══ STUDY MATERIAL

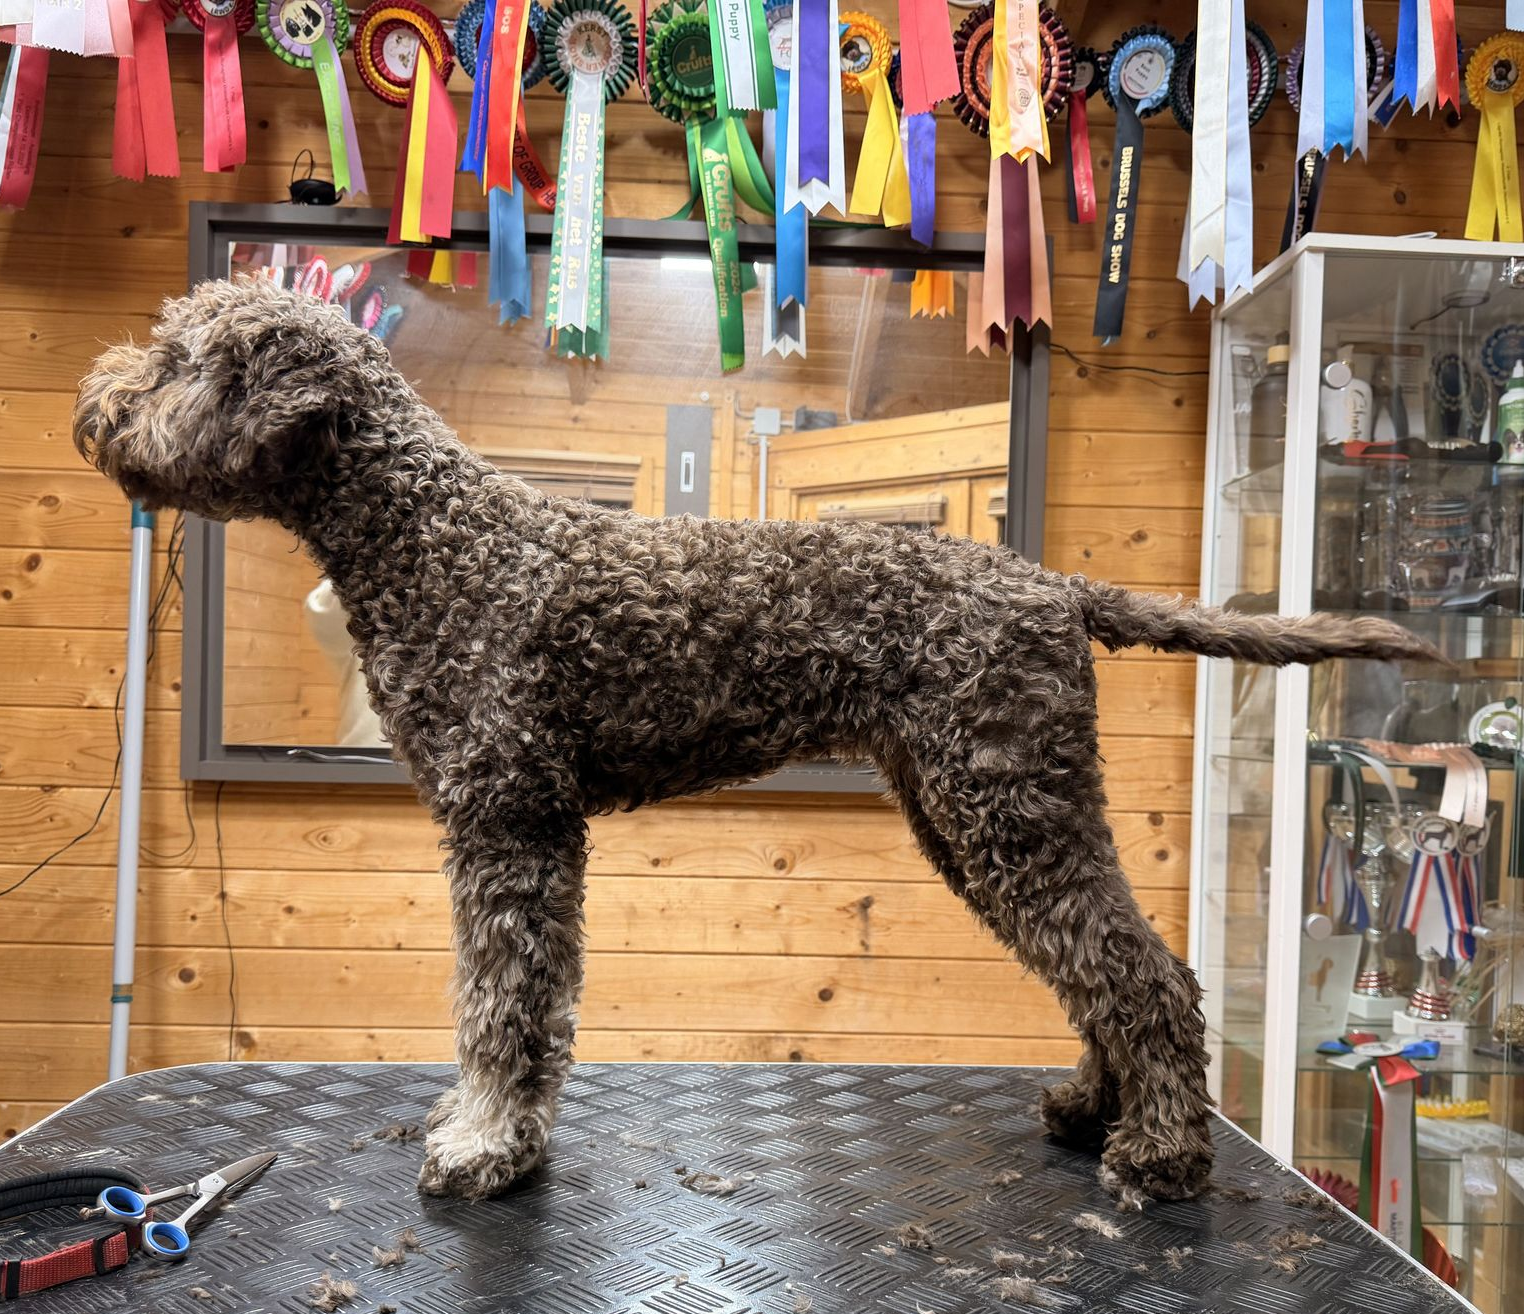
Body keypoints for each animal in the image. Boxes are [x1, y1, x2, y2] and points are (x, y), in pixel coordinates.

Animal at [74, 278, 1438, 1204]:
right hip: (982, 816)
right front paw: (490, 1132)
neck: (437, 539)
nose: (96, 407)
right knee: (1107, 964)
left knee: (1142, 973)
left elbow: (502, 1004)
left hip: (1006, 809)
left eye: (183, 358)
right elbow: (510, 1003)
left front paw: (484, 1144)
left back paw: (1159, 1155)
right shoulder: (515, 832)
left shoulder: (509, 826)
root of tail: (1052, 586)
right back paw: (1093, 1109)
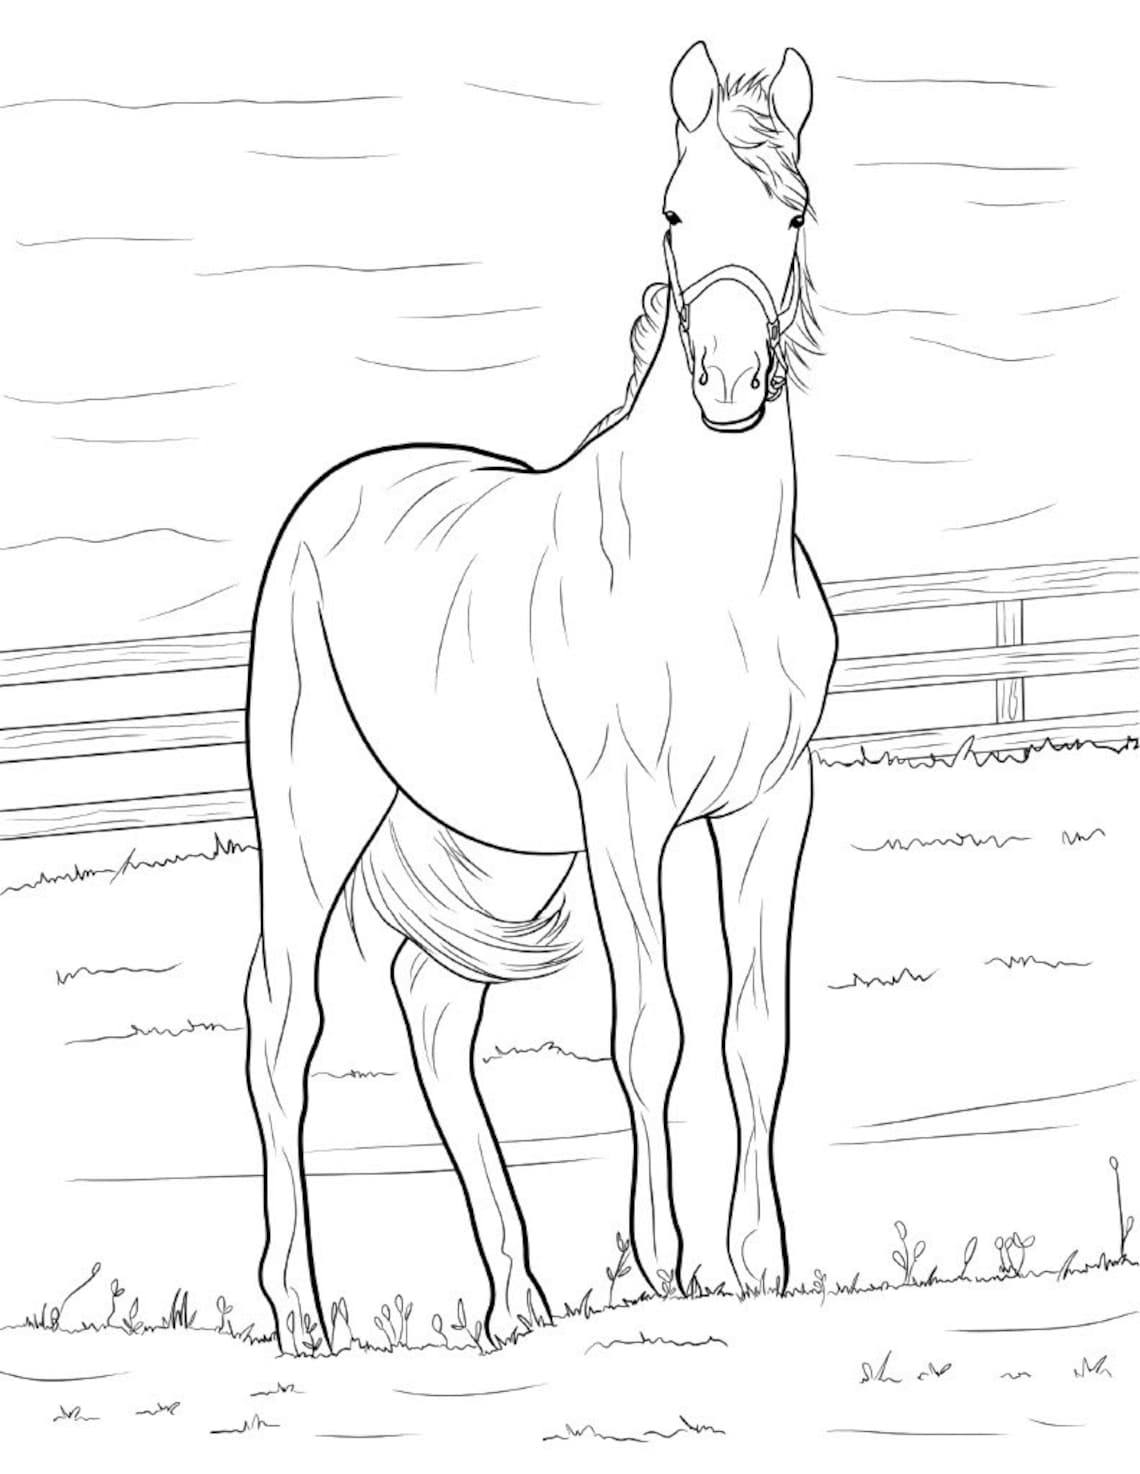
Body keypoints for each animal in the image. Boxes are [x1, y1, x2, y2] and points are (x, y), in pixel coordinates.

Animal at [244, 39, 837, 1355]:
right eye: (673, 212)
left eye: (793, 212)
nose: (730, 382)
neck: (703, 567)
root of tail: (324, 501)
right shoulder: (626, 817)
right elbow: (652, 1027)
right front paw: (666, 1263)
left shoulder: (770, 809)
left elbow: (757, 1033)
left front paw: (760, 1262)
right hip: (312, 817)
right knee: (284, 1027)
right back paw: (301, 1313)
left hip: (483, 844)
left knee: (434, 1022)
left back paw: (517, 1302)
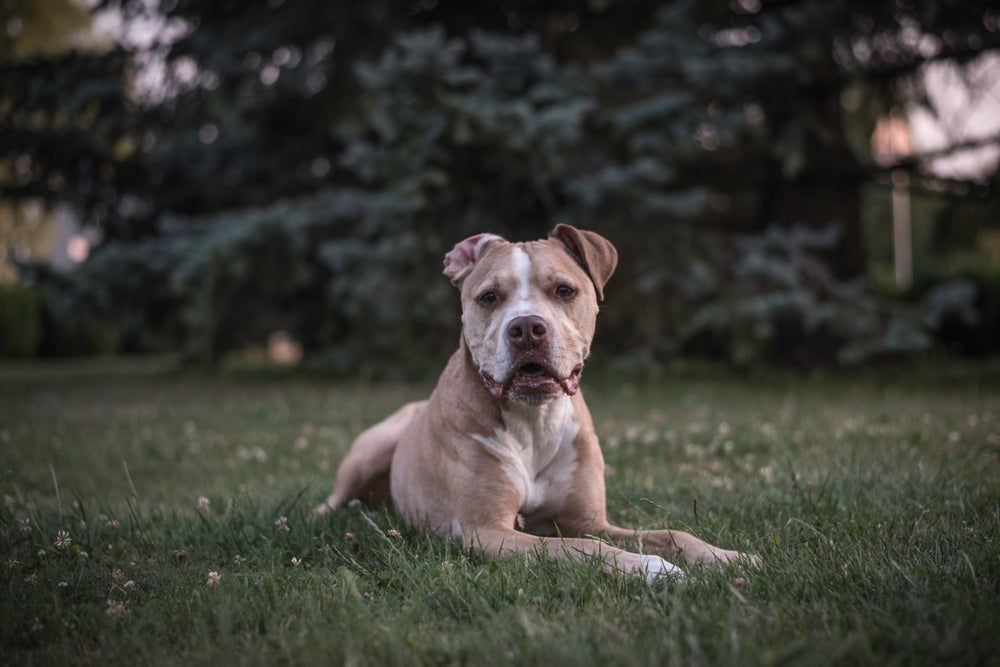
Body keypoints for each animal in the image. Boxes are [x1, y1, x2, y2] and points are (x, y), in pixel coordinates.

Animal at [316, 224, 752, 580]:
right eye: (489, 297)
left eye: (564, 290)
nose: (527, 328)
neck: (534, 419)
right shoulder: (489, 531)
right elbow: (581, 547)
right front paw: (651, 568)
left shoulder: (589, 519)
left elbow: (671, 533)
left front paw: (728, 557)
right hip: (372, 448)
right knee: (335, 498)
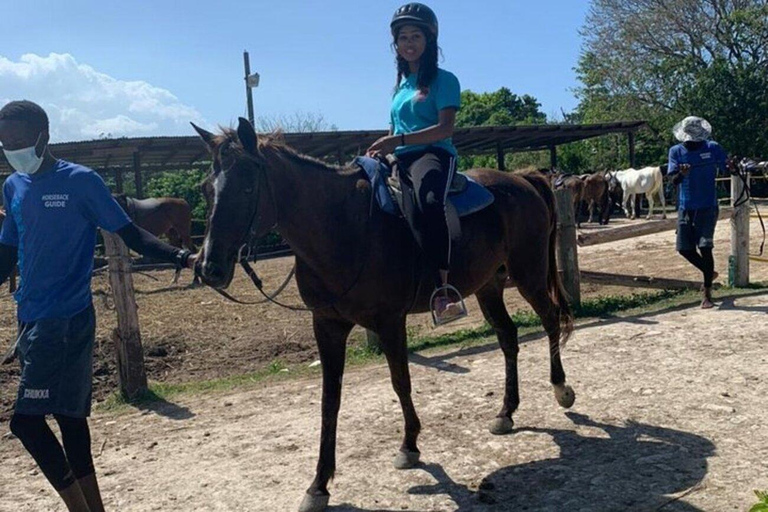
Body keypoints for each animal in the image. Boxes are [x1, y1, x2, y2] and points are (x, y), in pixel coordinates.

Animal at [192, 119, 576, 512]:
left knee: (550, 319)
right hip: (489, 286)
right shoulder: (326, 326)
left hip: (528, 274)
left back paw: (561, 389)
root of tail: (523, 179)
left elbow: (400, 381)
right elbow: (330, 400)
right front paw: (319, 486)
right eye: (206, 189)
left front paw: (409, 446)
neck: (343, 227)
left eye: (248, 185)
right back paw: (506, 413)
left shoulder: (390, 320)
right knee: (508, 337)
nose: (209, 268)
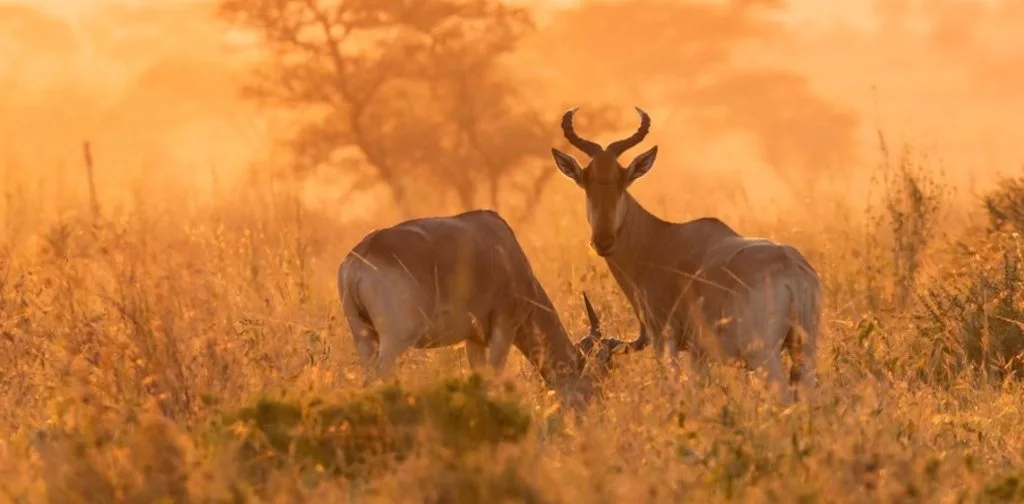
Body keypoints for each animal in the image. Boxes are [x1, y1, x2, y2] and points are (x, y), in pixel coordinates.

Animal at [337, 209, 631, 407]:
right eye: (599, 374)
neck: (503, 244)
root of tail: (363, 254)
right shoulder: (504, 328)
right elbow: (494, 376)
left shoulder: (474, 339)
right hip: (395, 340)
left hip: (363, 336)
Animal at [549, 107, 823, 402]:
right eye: (586, 182)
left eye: (622, 181)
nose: (603, 241)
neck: (661, 240)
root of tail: (792, 269)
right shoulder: (698, 352)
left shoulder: (664, 341)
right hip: (805, 349)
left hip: (763, 355)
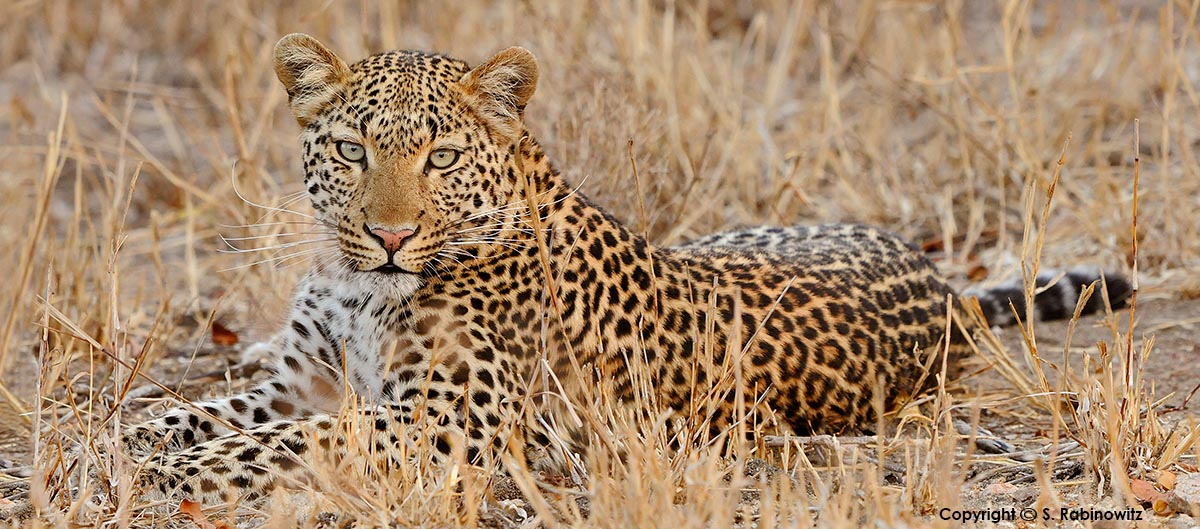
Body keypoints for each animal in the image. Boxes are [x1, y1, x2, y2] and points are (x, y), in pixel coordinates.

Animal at [114, 33, 1131, 505]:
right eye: (353, 150)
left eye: (441, 157)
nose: (391, 235)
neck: (363, 288)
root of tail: (939, 284)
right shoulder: (301, 379)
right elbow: (204, 413)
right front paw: (129, 441)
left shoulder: (448, 424)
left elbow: (288, 442)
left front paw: (180, 470)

════

_TASK PROMPT:_ Range to copy from the records above: the line containing "right shoulder: (326, 326)" to the line containing "left hip: (763, 355)", both included. Output those lines exactly and only those, skipping pictures.

_SOLUTION TO THIS EXERCISE:_
right shoulder: (326, 326)
left hip: (528, 274)
left back paw: (561, 389)
root of tail: (523, 179)
left elbow: (400, 381)
right elbow: (330, 400)
right front paw: (319, 486)
right eye: (206, 189)
left front paw: (409, 446)
neck: (343, 227)
left eye: (248, 185)
right back paw: (506, 413)
left shoulder: (390, 320)
right knee: (508, 337)
nose: (209, 268)
Body keypoints for each animal in the image. Boxes are [x1, y1, x2, y2] and points are (x, y), in pixel coordinates.

Animal at [337, 209, 631, 407]:
right eye: (599, 374)
neck: (503, 244)
root of tail: (363, 254)
right shoulder: (504, 328)
right elbow: (494, 376)
left shoulder: (474, 339)
right hip: (395, 340)
left hip: (363, 336)
Animal at [549, 107, 823, 402]:
right eye: (586, 182)
left eye: (622, 181)
nose: (603, 241)
neck: (661, 240)
root of tail: (792, 269)
right shoulder: (698, 352)
left shoulder: (664, 341)
right hip: (805, 349)
left hip: (763, 355)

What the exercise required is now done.